With the material below, print exactly the lines between the line holding "cell phone: present" and the line holding "book: present [374,487,424,640]", inclusive. Add nothing else.

**Material provided**
# # # # # # #

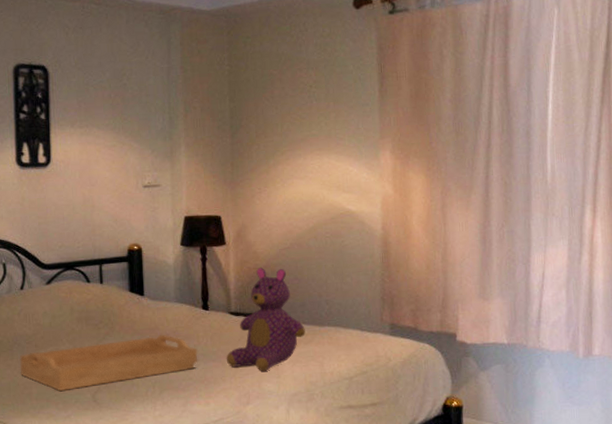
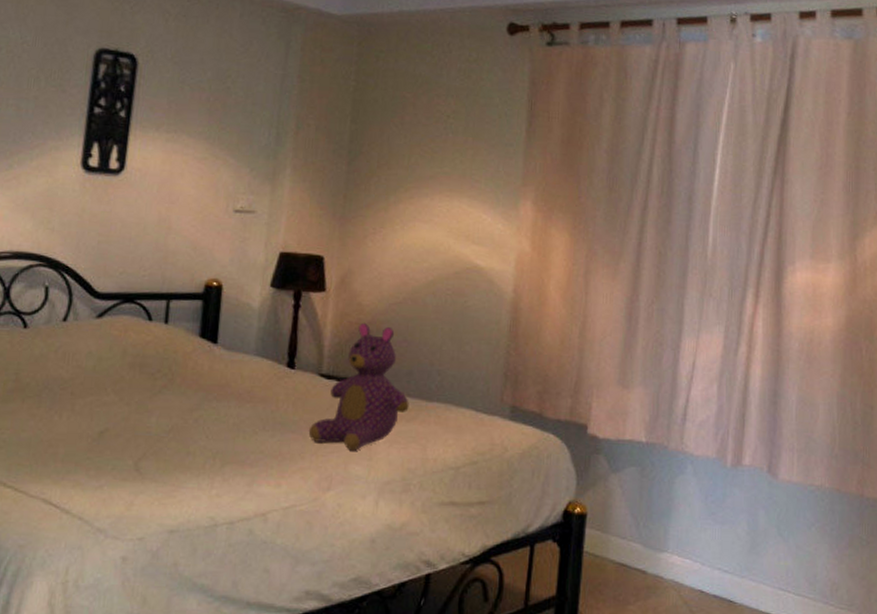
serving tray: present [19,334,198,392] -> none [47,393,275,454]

# # # # # # #

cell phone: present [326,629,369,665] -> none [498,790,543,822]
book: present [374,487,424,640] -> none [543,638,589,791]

# # # # # # #

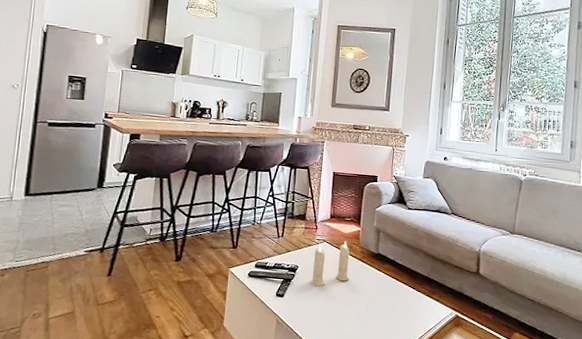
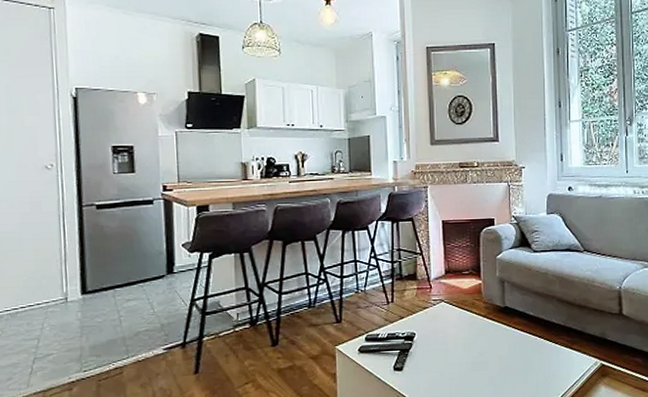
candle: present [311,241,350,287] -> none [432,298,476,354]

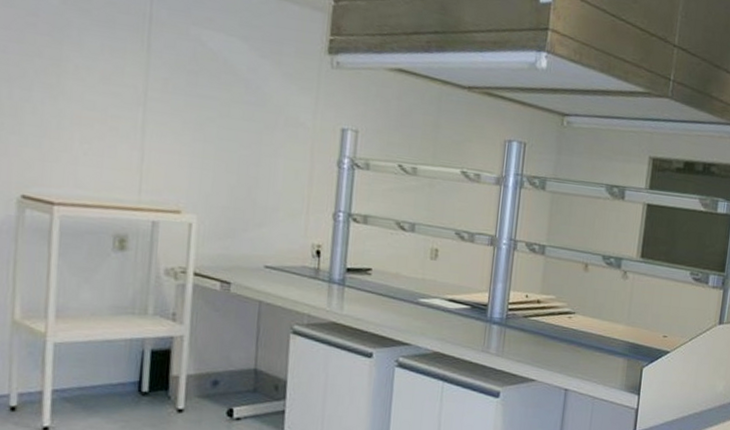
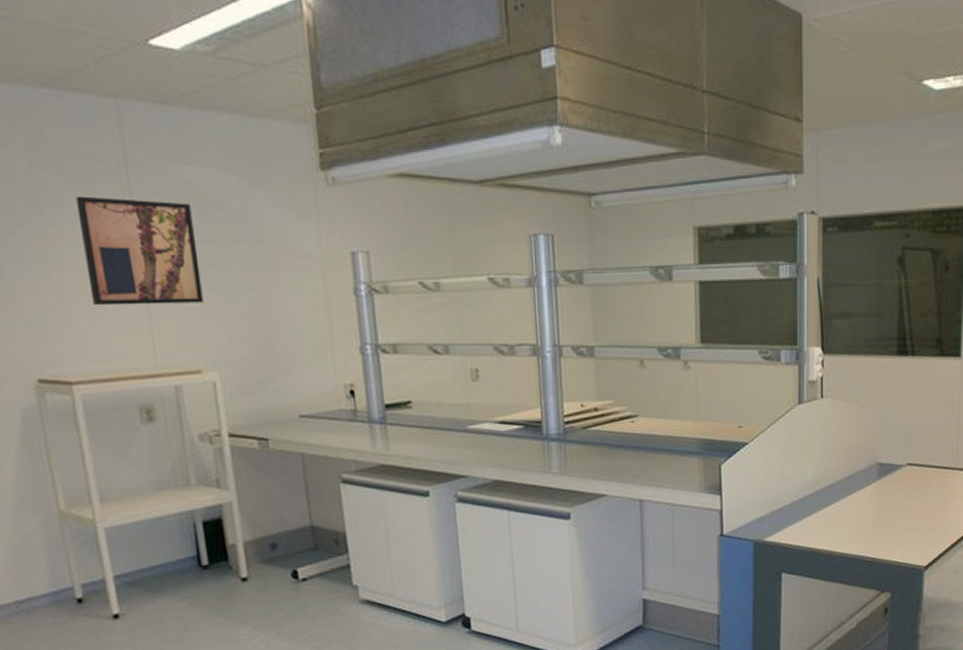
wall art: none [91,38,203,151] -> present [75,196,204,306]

# # # # # # #

**Written reply**
cell phone: present [326,629,369,665] -> none [498,790,543,822]
book: present [374,487,424,640] -> none [543,638,589,791]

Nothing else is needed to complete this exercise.